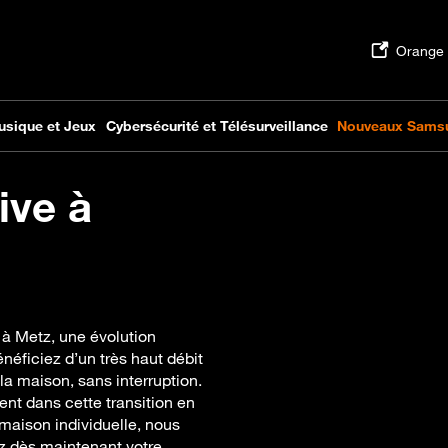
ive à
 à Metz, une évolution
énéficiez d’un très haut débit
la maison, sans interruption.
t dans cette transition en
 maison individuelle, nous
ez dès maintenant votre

☆ ☆ ☆ ☆

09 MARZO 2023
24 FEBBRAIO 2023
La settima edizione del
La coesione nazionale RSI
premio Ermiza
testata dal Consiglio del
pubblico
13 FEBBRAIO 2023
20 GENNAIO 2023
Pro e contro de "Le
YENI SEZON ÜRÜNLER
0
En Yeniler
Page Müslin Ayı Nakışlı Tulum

☆ ☆ ☆ ☆

### WORK TASK
Leave out every line above except those from the line with "énéficiez d’un très haut débit" up to and including the line with "ez dès maintenant votre", and copy those exactly.

### ANSWER BOX
énéficiez d’un très haut débit
la maison, sans interruption.
t dans cette transition en
 maison individuelle, nous
ez dès maintenant votre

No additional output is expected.